Sighing, she stepped over Burton and moved to the selection of surgical equipment, unable to seriously entertain the idea of slaying a man in his sleep.  Finding the heavy surgical blade again, she slid it carefully between her belt and pants: a much simpler task now that she had fingers to work with.  

Still trying to shake the ominous sense of déjà vu, and half-expecting history to repeat itself, she walked over to Houseman’s head.  “Thanks for the help.  So, unless this is another of Mardmor’s tricks I’ll be going now.  Anything I can do for you first?”

“Take me with you,” he answered softly. “I may yet be of help.”

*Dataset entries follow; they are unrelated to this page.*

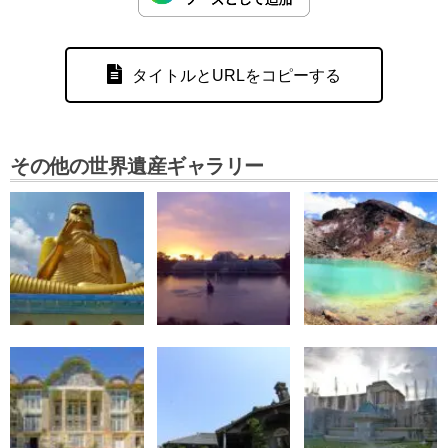
タイトルとURLをコピーする
その他の世界遺産ギャラリー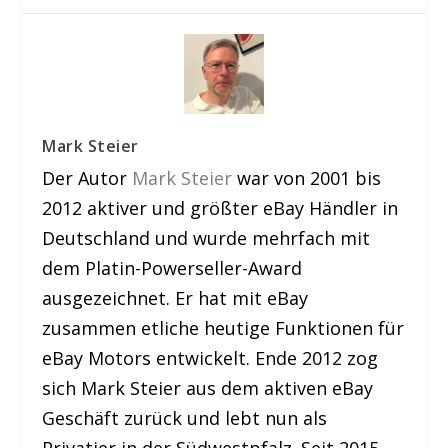
Mark Steier
Der Autor
Mark Steier
war von 2001 bis
2012 aktiver und größter eBay Händler in
Deutschland und wurde mehrfach mit
dem Platin-Powerseller-Award
ausgezeichnet. Er hat mit eBay
zusammen etliche heutige Funktionen für
eBay Motors entwickelt. Ende 2012 zog
sich Mark Steier aus dem aktiven eBay
Geschäft zurück und lebt nun als
Privatier in der Südwestpfalz. Seit 2015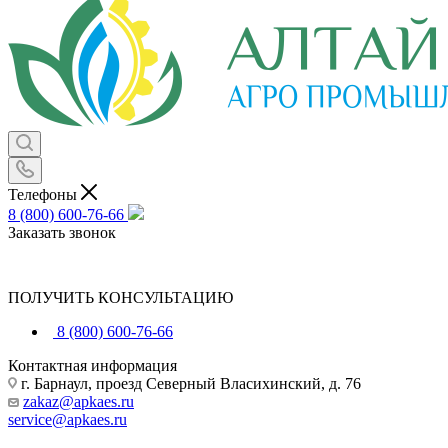
Телефоны
8 (800) 600-76-66
Заказать звонок
ПОЛУЧИТЬ КОНСУЛЬТАЦИЮ
8 (800) 600-76-66
Контактная информация
г. Барнаул, проезд Северный Власихинский, д. 76
zakaz@apkaes.ru
service@apkaes.ru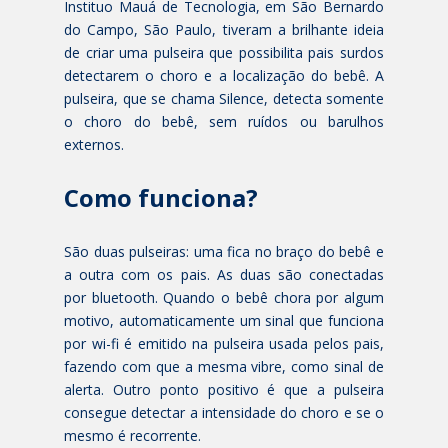
Instituo Mauá de Tecnologia, em São Bernardo
do Campo, São Paulo, tiveram a brilhante ideia
de criar uma pulseira que possibilita pais surdos
detectarem o choro e a localização do bebê. A
pulseira, que se chama Silence, detecta somente
o choro do bebê, sem ruídos ou barulhos
externos.
Como funciona?
São duas pulseiras: uma fica no braço do bebê e
a outra com os pais. As duas são conectadas
por bluetooth. Quando o bebê chora por algum
motivo, automaticamente um sinal que funciona
por wi-fi é emitido na pulseira usada pelos pais,
fazendo com que a mesma vibre, como sinal de
alerta. Outro ponto positivo é que a pulseira
consegue detectar a intensidade do choro e se o
mesmo é recorrente.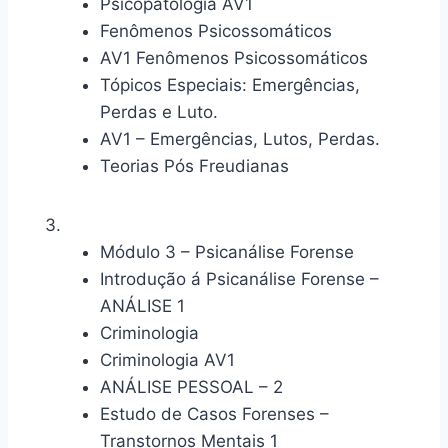
Psicopatologia AV1
Fenômenos Psicossomáticos
AV1 Fenômenos Psicossomáticos
Tópicos Especiais: Emergências,
Perdas e Luto.
AV1 – Emergências, Lutos, Perdas.
Teorias Pós Freudianas
Módulo 3 – Psicanálise Forense
Introdução á Psicanálise Forense –
ANÁLISE 1
Criminologia
Criminologia AV1
ANÁLISE PESSOAL – 2
Estudo de Casos Forenses –
Transtornos Mentais 1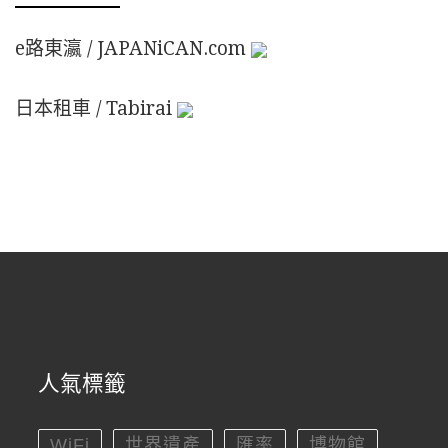
e路東瀛 / JAPANiCAN.com
日本租車 / Tabirai
人氣標籤
WiFi
世界遺產
匯率
博物館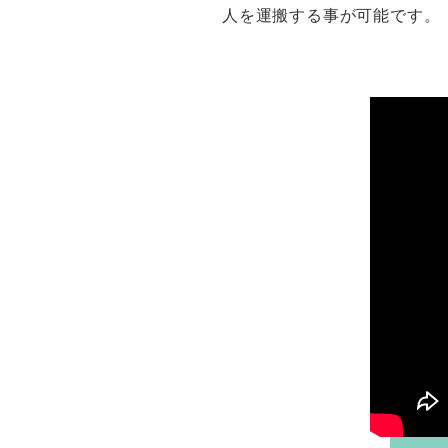
人を運搬する事が可能です。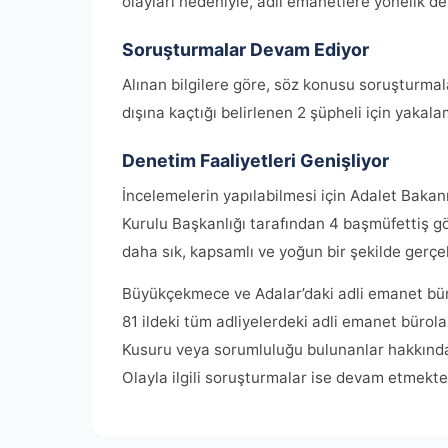
olayları nedeniyle, adli emanetlere yönelik den
Soruşturmalar Devam Ediyor
Alınan bilgilere göre, söz konusu soruşturmal
dışına kaçtığı belirlenen 2 şüpheli için yakalam
Denetim Faaliyetleri Genişliyor
İncelemelerin yapılabilmesi için Adalet Bakan
Kurulu Başkanlığı tarafından 4 başmüfettiş gör
daha sık, kapsamlı ve yoğun bir şekilde gerçek
Büyükçekmece ve Adalar’daki adli emanet büro
81 ildeki tüm adliyelerdeki adli emanet bürol
Kusuru veya sorumluluğu bulunanlar hakkında a
Olayla ilgili soruşturmalar ise devam etmekte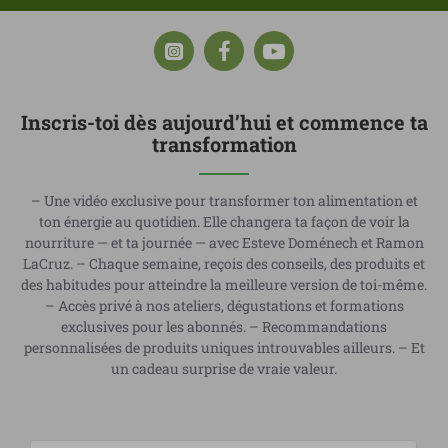
Inscris-toi dès aujourd’hui et commence ta
transformation
– Une vidéo exclusive pour transformer ton alimentation et
ton énergie au quotidien. Elle changera ta façon de voir la
nourriture — et ta journée — avec Esteve Doménech et Ramon
LaCruz. – Chaque semaine, reçois des conseils, des produits et
des habitudes pour atteindre la meilleure version de toi-même.
– Accès privé à nos ateliers, dégustations et formations
exclusives pour les abonnés. – Recommandations
personnalisées de produits uniques introuvables ailleurs. – Et
un cadeau surprise de vraie valeur.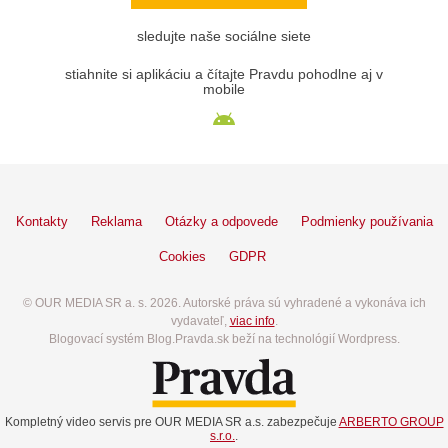
sledujte naše sociálne siete
stiahnite si aplikáciu a čítajte Pravdu pohodlne aj v
mobile
Kontakty
Reklama
Otázky a odpovede
Podmienky používania
Cookies
GDPR
© OUR MEDIA SR a. s. 2026. Autorské práva sú vyhradené a vykonáva ich
vydavateľ,
viac info
.
Blogovací systém Blog.Pravda.sk beží na technológií Wordpress.
Kompletný video servis pre OUR MEDIA SR a.s. zabezpečuje
ARBERTO GROUP
s.r.o.
.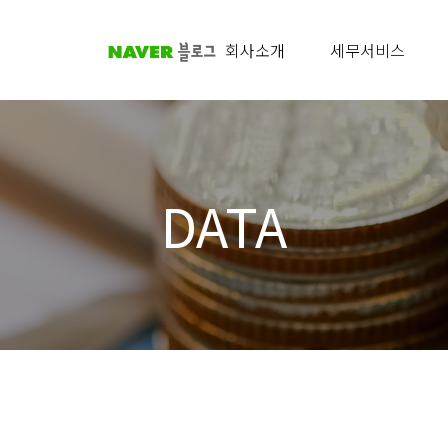
회사소개
세무서비스
DATA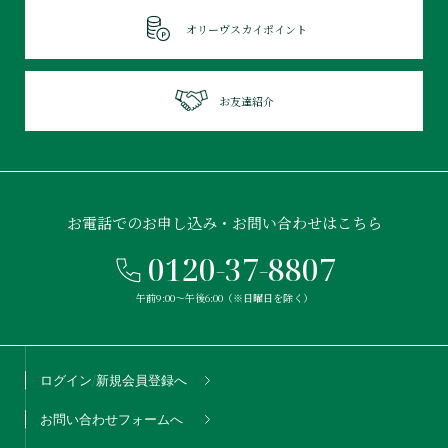
オリーヴスカイポイント
お友達紹介
お電話でのお申し込み・お問い合わせはこちら
0120-37-8807
午前9:00〜午後6:00（※日曜日を除く）
ログイン/新規会員登録へ
お問い合わせフォームへ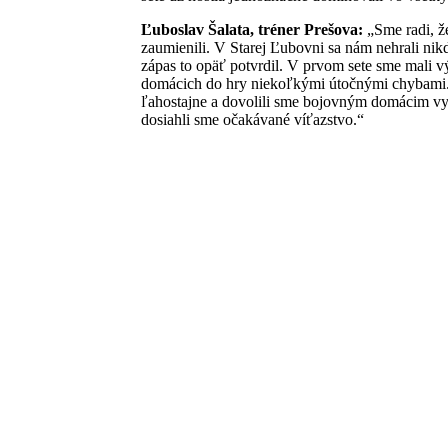
Ľuboslav Šalata, tréner Prešova:
„Sme radi, ž
zaumienili. V Starej Ľubovni sa nám nehrali nik
zápas to opäť potvrdil. V prvom sete sme mali v
domácich do hry niekoľkými útočnými chybami. V
ľahostajne a dovolili sme bojovným domácim vyhr
dosiahli sme očakávané víťazstvo.“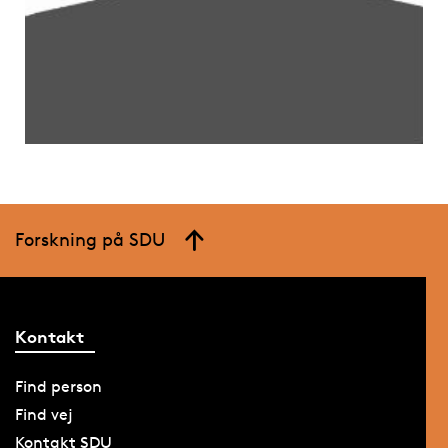
Forskning på SDU
Kontakt
Find person
Find vej
Kontakt SDU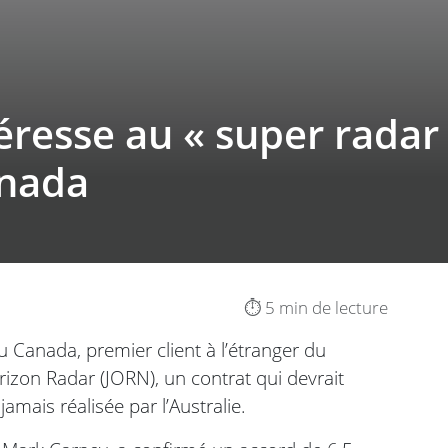
resse au « super radar »
anada
⏱️ 5 min de lecture
u Canada, premier client à l’étranger du
izon Radar (JORN), un contrat qui devrait
amais réalisée par l’Australie.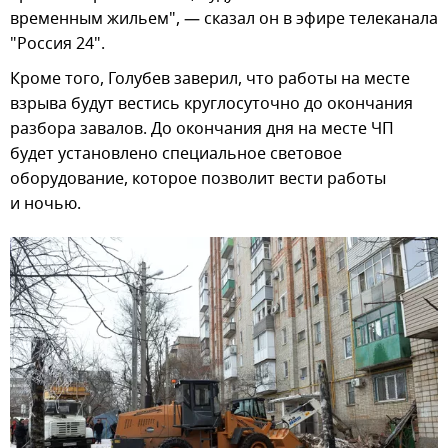
временным жильем", — сказал он в эфире телеканала
"Россия 24".
Кроме того, Голубев заверил, что работы на месте
взрыва будут вестись круглосуточно до окончания
разбора завалов. До окончания дня на месте ЧП
будет установлено специальное световое
оборудование, которое позволит вести работы
и ночью.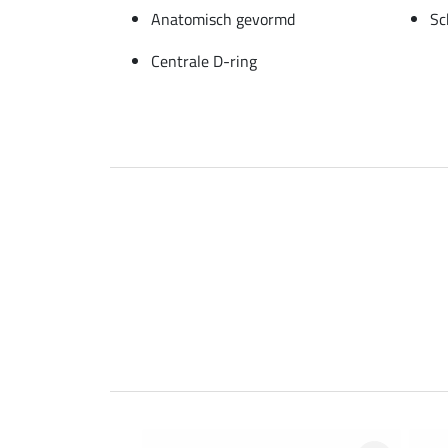
Anatomisch gevormd
Sc
Centrale D-ring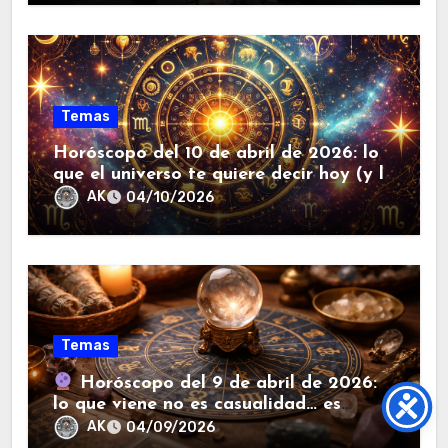
Temas
Horóscopo del 10 de abril de 2026: lo
que el universo te quiere decir hoy (y lo
que debes evitar a toda costa).
AK
04/10/2026
Temas
Horóscopo del 9 de abril de 2026:
lo que viene no es casualidad… es
destino (y tú lo vas a sentir hoy).
AK
04/09/2026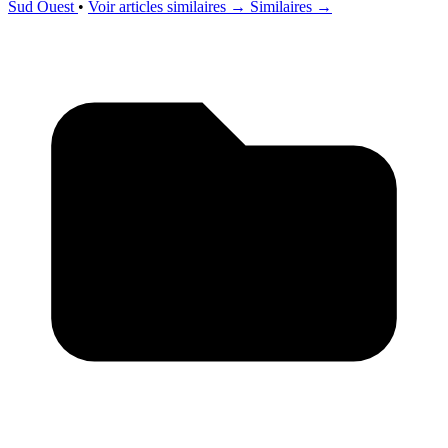
Sud Ouest
•
Voir articles similaires →
Similaires →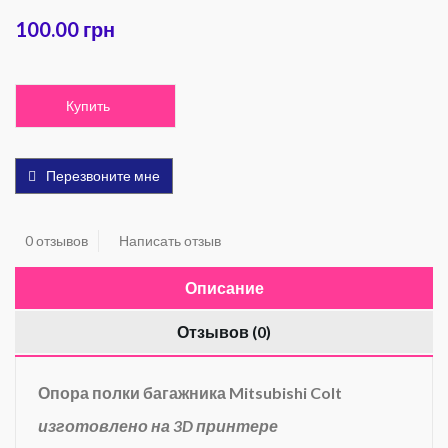
100.00 грн
Купить
Перезвоните мне
0 отзывов
Написать отзыв
Описание
Отзывов (0)
Опора полки багажника Mitsubishi Colt
изготовлено на 3D принтере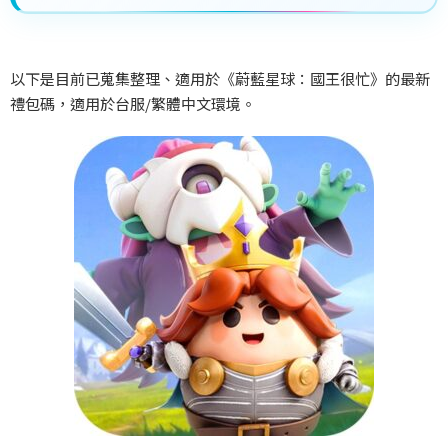
以下是目前已蒐集整理、適用於《蔚藍星球：國王很忙》的最新
禮包碼，適用於台服/
繁體中文環境。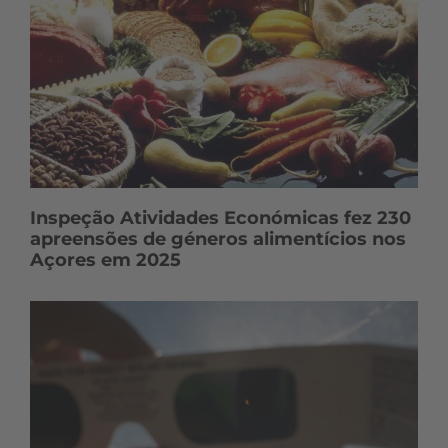
Inspeção Atividades Económicas fez 230
apreensões de géneros alimentícios nos
Açores em 2025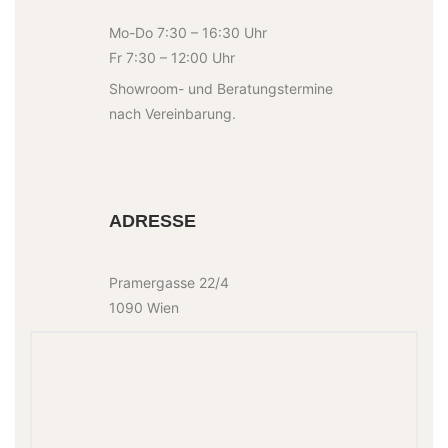
Mo-Do 7:30 – 16:30 Uhr
Fr 7:30 – 12:00 Uhr
Showroom- und Beratungstermine
nach Vereinbarung.
ADRESSE
Pramergasse 22/4
1090 Wien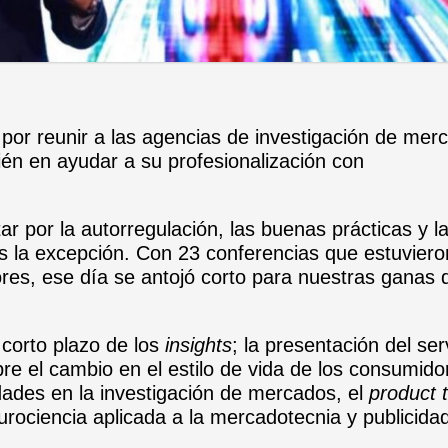
por reunir a las agencias de investigación de mer
én en ayudar a su profesionalización con
r por la autorregulación, las buenas prácticas y l
s la excepción. Con 23 conferencias que estuviero
lores, ese día se antojó corto para nuestras ganas 
corto plazo de los
insights
; la presentación del ser
e el cambio en el estilo de vida de los consumido
dades en la investigación de mercados, el
product 
eurociencia aplicada a la mercadotecnia y publicida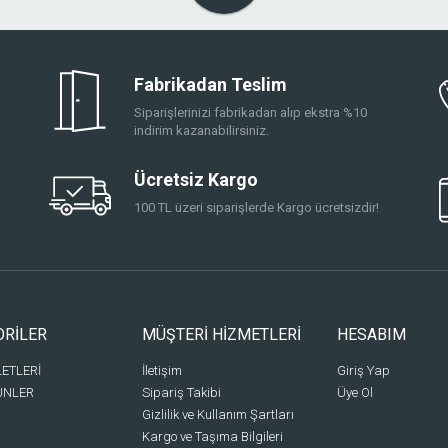
Fabrikadan Teslim
Siparişlerinizi fabrikadan alıp ekstra %10
indirim kazanabilirsiniz.
Ücretsiz Kargo
100 TL üzeri siparişlerde Kargo ücretsizdir!
ORİLER
MÜŞTERİ HİZMETLERİ
HESABIM
LETLERİ
İletişim
Giriş Yap
ÜNLER
Sipariş Takibi
Üye Ol
Gizlilik ve Kullanım Şartları
Kargo ve Taşıma Bilgileri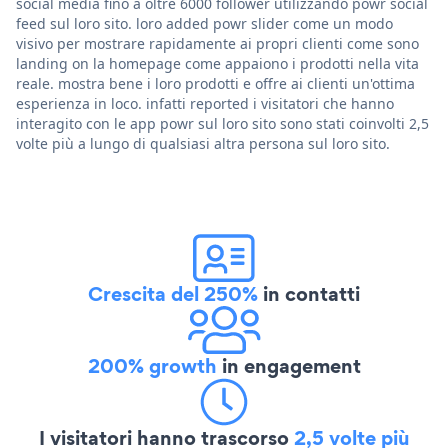
social media fino a oltre 6000 follower utilizzando powr social
feed sul loro sito. loro added powr slider come un modo
visivo per mostrare rapidamente ai propri clienti come sono
landing on la homepage come appaiono i prodotti nella vita
reale. mostra bene i loro prodotti e offre ai clienti un'ottima
esperienza in loco. infatti reported i visitatori che hanno
interagito con le app powr sul loro sito sono stati coinvolti 2,5
volte più a lungo di qualsiasi altra persona sul loro sito.
Crescita del 250%
in contatti
200% growth
in engagement
I visitatori hanno trascorso
2,5 volte più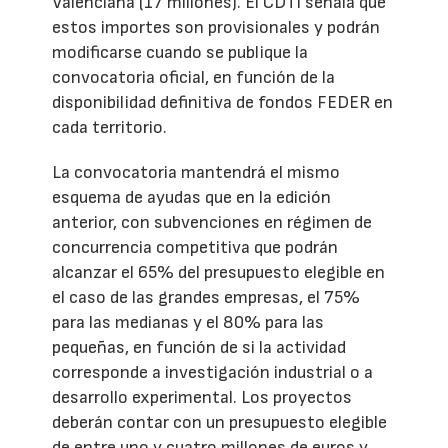
Valenciana (17 millones). El CDTI señala que
estos importes son provisionales y podrán
modificarse cuando se publique la
convocatoria oficial, en función de la
disponibilidad definitiva de fondos FEDER en
cada territorio.
La convocatoria mantendrá el mismo
esquema de ayudas que en la edición
anterior, con subvenciones en régimen de
concurrencia competitiva que podrán
alcanzar el 65% del presupuesto elegible en
el caso de las grandes empresas, el 75%
para las medianas y el 80% para las
pequeñas, en función de si la actividad
corresponde a investigación industrial o a
desarrollo experimental. Los proyectos
deberán contar con un presupuesto elegible
de entre uno y cuatro millones de euros y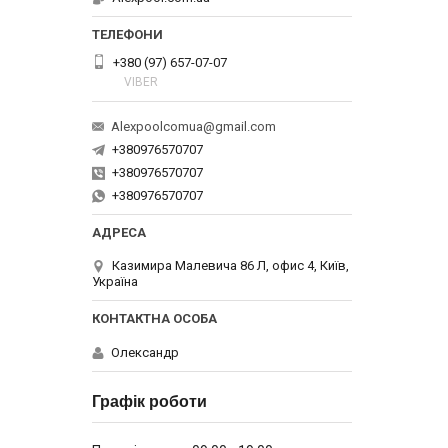
+380 (97) 657-07-07
VIBER
Alexpoolcomua@gmail.com
+380976570707
+380976570707
+380976570707
Казимира Малевича 86 Л, офис 4, Київ,
Україна
Олександр
Графік роботи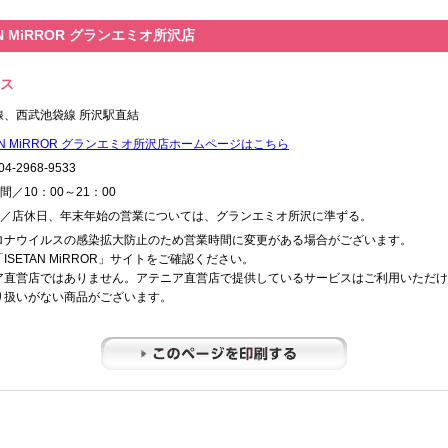
AN MiRROR グランエミオ所沢店
ス
線、西武池袋線 所沢駅直結
TAN MiRROR グランエミオ所沢店ホームページはこちら
4-2968-9533
間／10：00～21：00
／店休日、年末年始の営業については、グランエミオ所沢に準ずる。
ロナウイルスの感染拡大防止のため営業時間に変更がある場合がございます。
ISETAN MiRROR」サイトをご確認ください。
ア直営店ではありません。アテニア直営店で提供しているサービスはご利用いただけ
り扱いがない商品がございます。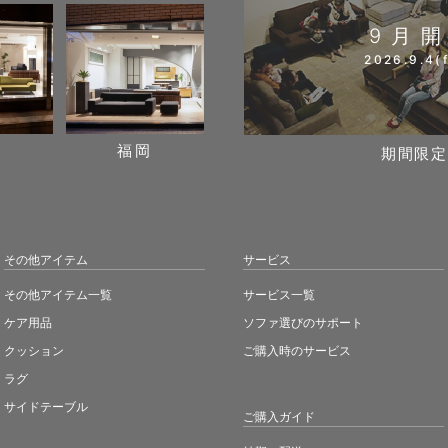
9月
2026.9.4(f
阪
福岡
期間限定
その他アイテム
サービス
その他アイテム一覧
サービス一覧
ケア用品
ソファ選びのサポート
クッション
ご購入時のサービス
ラグ
サイドテーブル
ご購入ガイド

“I’m sorry, but no,” she replied without hesitation.  “When Mardmor finds out I’m not here he’s going to send stuff after me, and I won’t be able to fight and run and carry you at the same time.  Besides, for all I know he can track me through that piece of magic you’re impaled on.”  She shifted impatiently, glancing toward the door.  “Pick something else.”

He appeared stunned by this. “Then end me.”

“Fair enough.”  In his place that would have been her first request.  Still, the brusque note in her own voice struck her as a bit harsh, even under the circumstances.  Making an effort to soften her tone she added, “I really am sorry that all of this happened to you.  I’ll do everything in my power to see that Mardmor pays for everything he’s done.”

“And Bronwen. Kill him slow.”

“Kill Bronwen slow,” she nodded.  “Will do.” Lifting the head gently — it came off the spike with a wet SCHLURP — she set it on the tabletop.  No longer did it show any sign of life. It was just a dead thing.

Casey incinerated the lifeless head down to ash, and headed for the exit.

She paused, hand on the door, attempting to read through to see who might be standing guard beyond. She sensed no thoughts on the other side of the door. She could feel her mind move through the door and into the corridor beyond. She felt none of the sensory limitations she’d experienced earlier in Sanctuary or beneath it.

That was unexpected. She hesitated a moment longer, suddenly apprehensive now that the time had come to venture out alone.  For whatever good it might do, she utilized the gift of “invisibility” that Falco had given her.  It wouldn’t work on the black phantoms, probably wouldn’t work on the green sconces — heck, it probably wouldn’t even work on Mardmor.  But the regular rank and file like poor Burton … she should be able to pass unseen amongst them now.

She drew the heavy blade from her belt, gripped it tightly at her side.

Then, taking a deep breath, she opened the door and stepped cautiously through.